→ DATA FOR THIS EXERCISE:
• • •

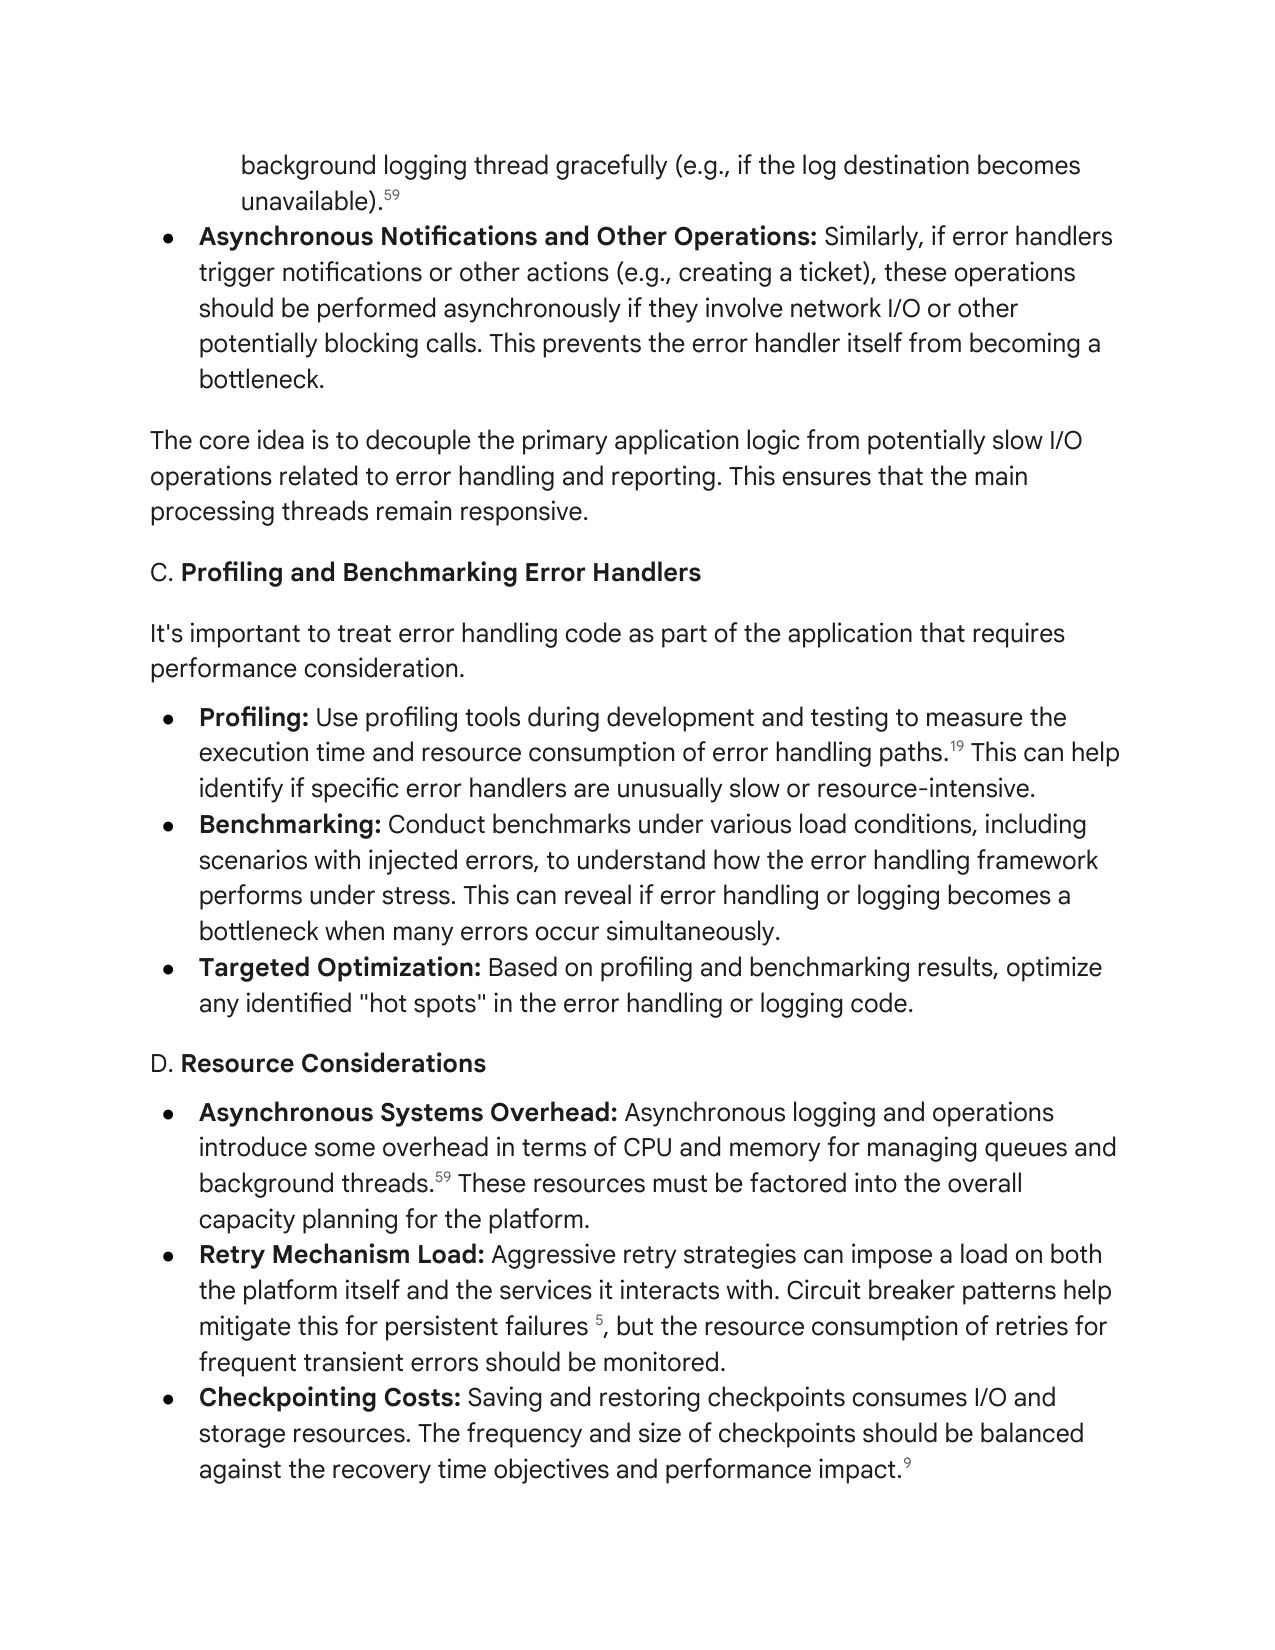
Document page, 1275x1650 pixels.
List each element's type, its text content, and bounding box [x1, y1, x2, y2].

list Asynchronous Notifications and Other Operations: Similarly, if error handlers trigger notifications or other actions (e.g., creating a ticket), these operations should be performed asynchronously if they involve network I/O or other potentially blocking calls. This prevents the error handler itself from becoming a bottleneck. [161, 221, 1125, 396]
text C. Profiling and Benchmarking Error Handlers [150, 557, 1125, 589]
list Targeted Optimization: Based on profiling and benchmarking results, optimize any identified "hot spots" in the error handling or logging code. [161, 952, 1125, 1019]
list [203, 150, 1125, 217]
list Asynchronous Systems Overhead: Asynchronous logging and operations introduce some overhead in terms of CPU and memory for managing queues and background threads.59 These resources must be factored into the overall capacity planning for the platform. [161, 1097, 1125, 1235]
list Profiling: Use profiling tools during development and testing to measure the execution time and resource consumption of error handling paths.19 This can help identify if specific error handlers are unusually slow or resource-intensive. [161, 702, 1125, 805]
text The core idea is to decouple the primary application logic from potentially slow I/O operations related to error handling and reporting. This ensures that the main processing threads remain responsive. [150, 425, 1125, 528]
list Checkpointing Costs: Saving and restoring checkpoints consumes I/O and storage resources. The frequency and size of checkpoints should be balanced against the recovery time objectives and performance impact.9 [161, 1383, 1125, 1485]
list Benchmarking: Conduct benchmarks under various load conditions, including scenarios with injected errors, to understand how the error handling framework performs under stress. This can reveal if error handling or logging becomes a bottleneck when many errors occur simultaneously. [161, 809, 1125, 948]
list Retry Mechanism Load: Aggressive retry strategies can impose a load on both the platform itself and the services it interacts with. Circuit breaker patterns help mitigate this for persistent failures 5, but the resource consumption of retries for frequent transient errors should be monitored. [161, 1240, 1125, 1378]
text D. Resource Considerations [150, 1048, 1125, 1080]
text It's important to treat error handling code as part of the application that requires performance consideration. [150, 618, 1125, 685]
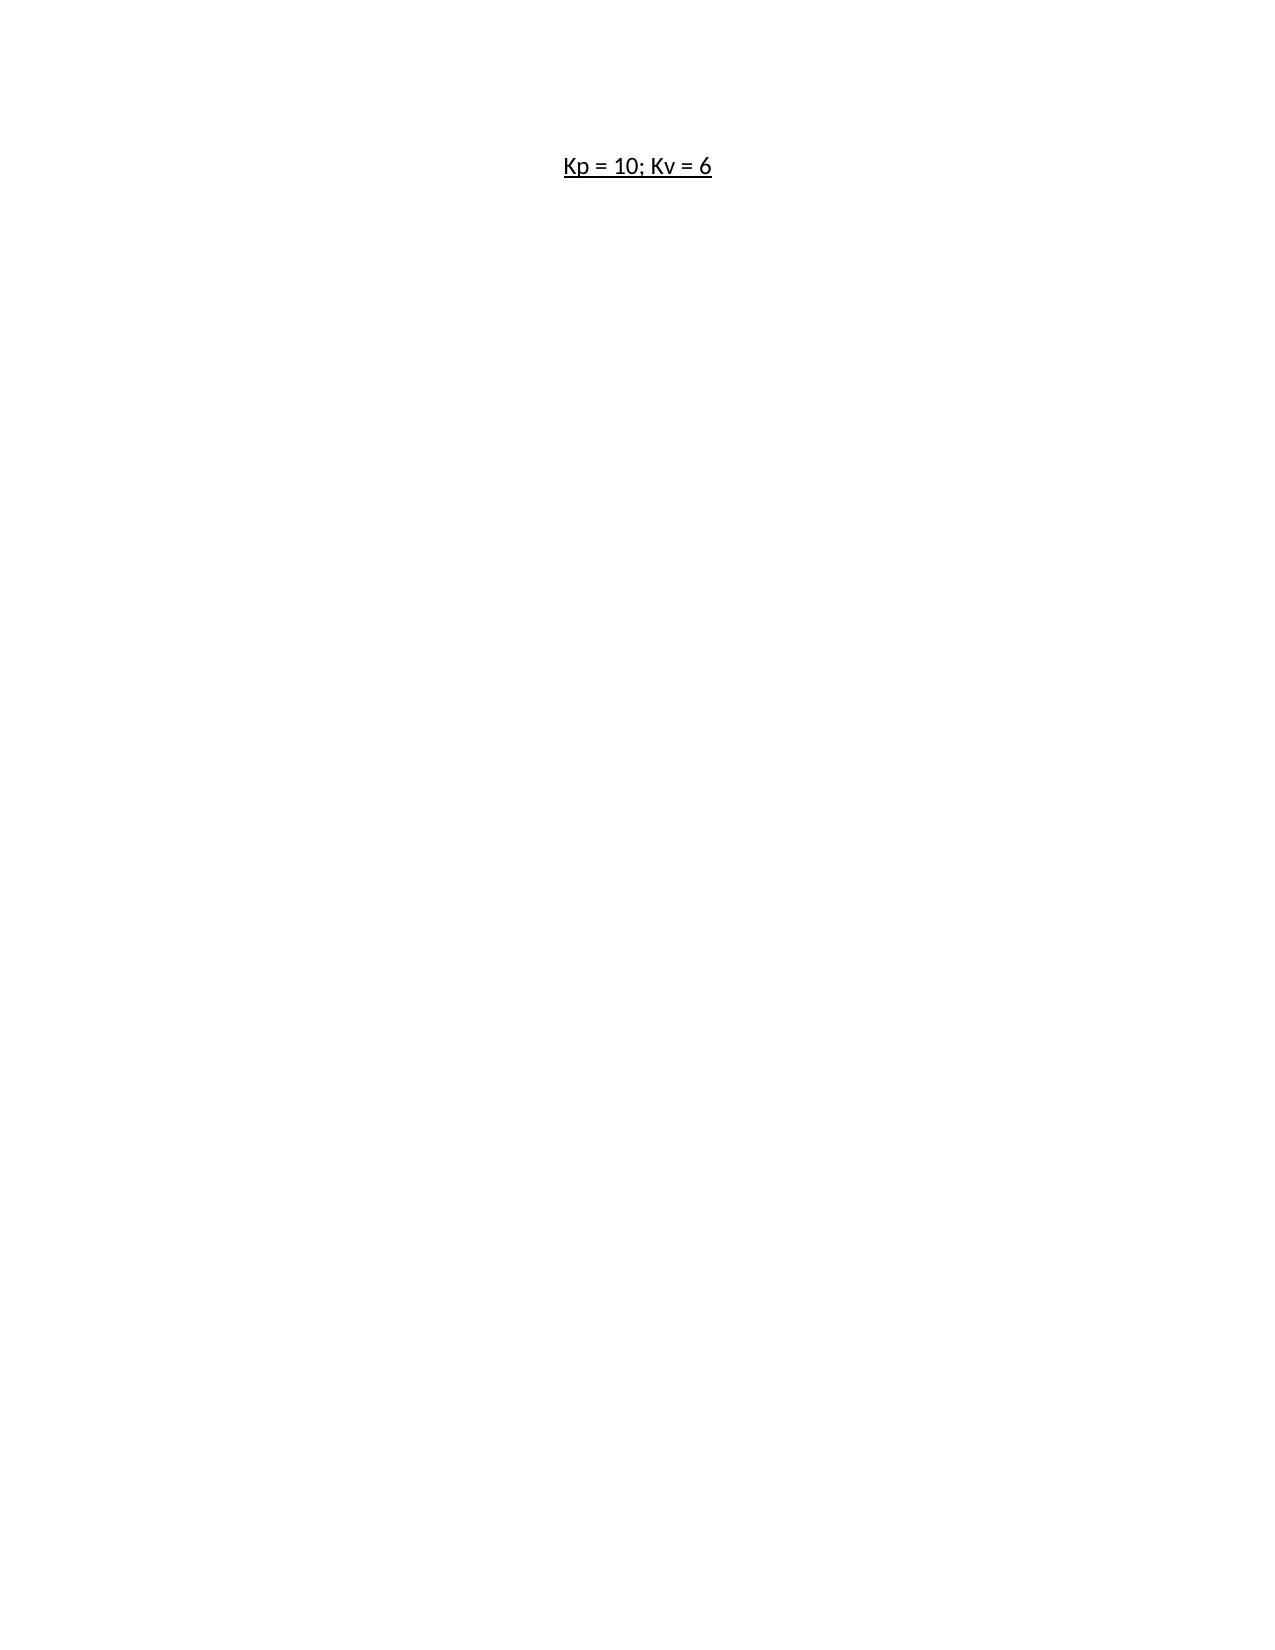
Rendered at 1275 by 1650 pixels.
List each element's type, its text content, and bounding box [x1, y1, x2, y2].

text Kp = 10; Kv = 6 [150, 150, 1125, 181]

• • •

→ WORK INSTRUCTIONS: The lines above that hold the word "pixels" should be found and copied out.

→ REPLY TO THE EXERCISE:
Document page, 1275x1650 pixels.
Rendered at 1275 by 1650 pixels.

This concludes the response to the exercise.